Any chance he can play offensive tackle? Maybe the left one, so Steven Heyer can move back to his natural, undrafted, unrestricted, walk-on right tackle position. Then maybe Jason Campbell (and/or Todd Collins) will live to see next season.
Imagine how cranked off primadonna Jay Cutler would be if he was getting sacked as much as Campbell is.
No. 3: Speaking of Cutler, Jason Campbell is simply not good these days. He’s regressed to say the least.
Last night, when he stopped holding the ball and made any decisions at all, they were bad. When, of course, he wasn't holding the ball on the occasions when he fumbled or threw an interception after he actually got the snap; but, you get the point.
Now here at T.A.H., we aren’t big advocates of conspiracy theories. Our primary reason is our fundamental disbelief that most human beings are capable of the large amount of complex thought needed to create and implement such intricate plans.
In addition, if by some miracle, they can devise such a sophisticated plot human nature again rears its ugly head and makes it impossible for such folks to keep their devious plans a secret.
However, that disclaimer aside, is it possible that Jason Campbell is jobbing you and Vinnie something fierce?

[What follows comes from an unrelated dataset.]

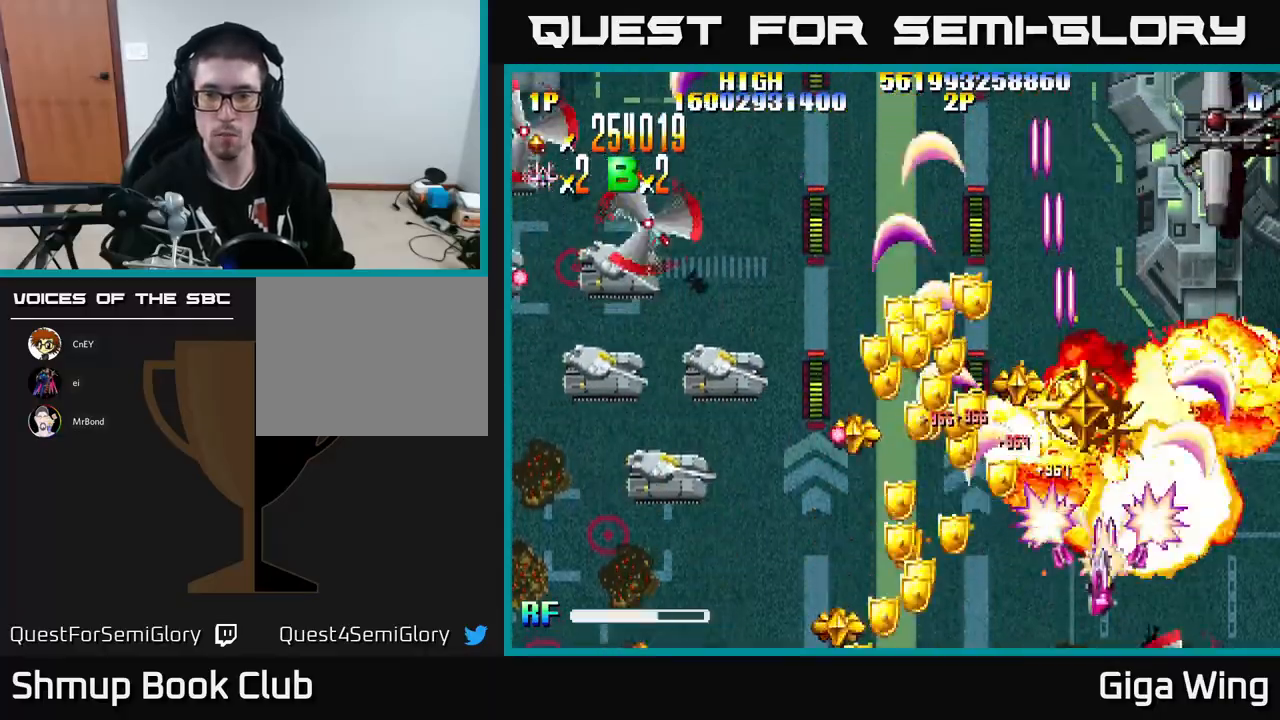
{"buttons": ["R2", "DPAD_DOWN", "DPAD_LEFT"], "left_stick": "center", "events": [[33, "DPAD_UP", "down"], [333, "DPAD_UP", "up"], [467, "DPAD_DOWN", "down"]]}
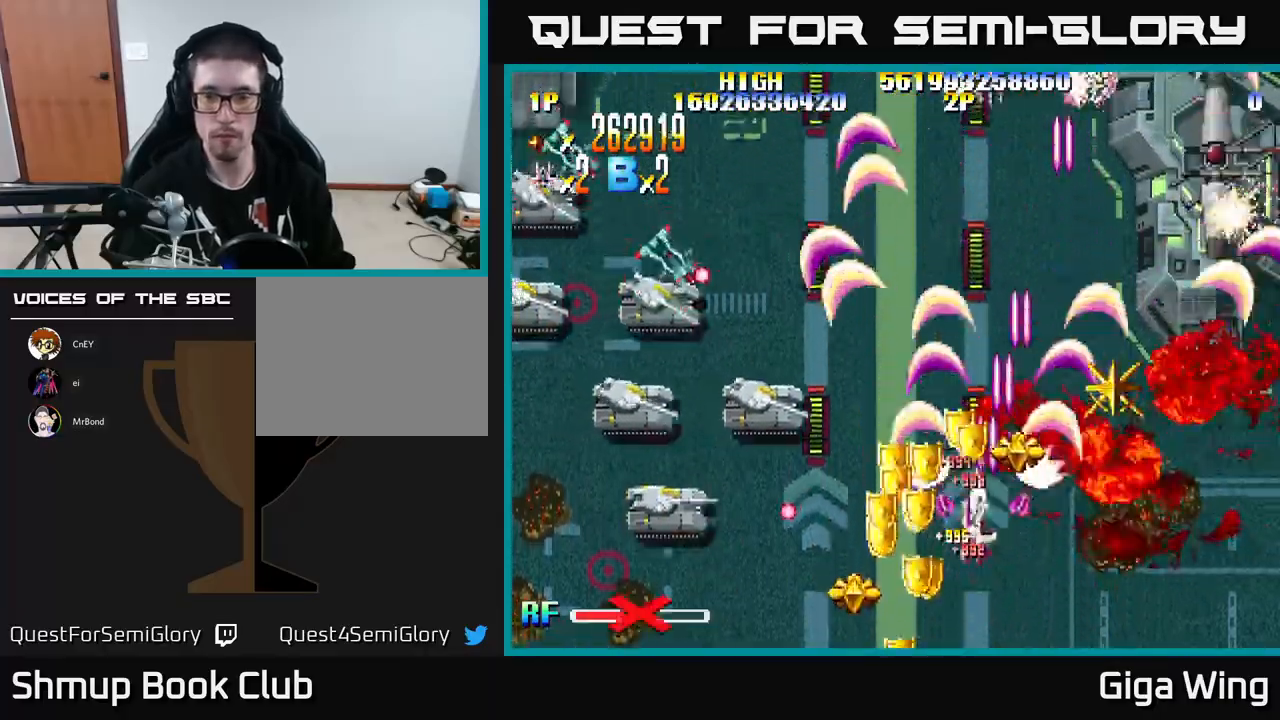
{"buttons": ["R2", "DPAD_DOWN", "DPAD_LEFT"], "left_stick": "center", "events": [[17, "DPAD_LEFT", "up"], [133, "DPAD_DOWN", "up"], [133, "DPAD_LEFT", "down"], [500, "DPAD_DOWN", "down"]]}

Did he go home last night and look in the mirror and giggle:
“That’ll teach you a-holes to shop me for pretty-boy Cutler and the unproven-rookie-five-interception-tossing Sanchez! Take that you bastards!”
A long shot we know, but we had to ask.
Who knew a bye-week could ever look so good. During the next two weeks, why don’t you and Vinnie hire a new defensive coordinator?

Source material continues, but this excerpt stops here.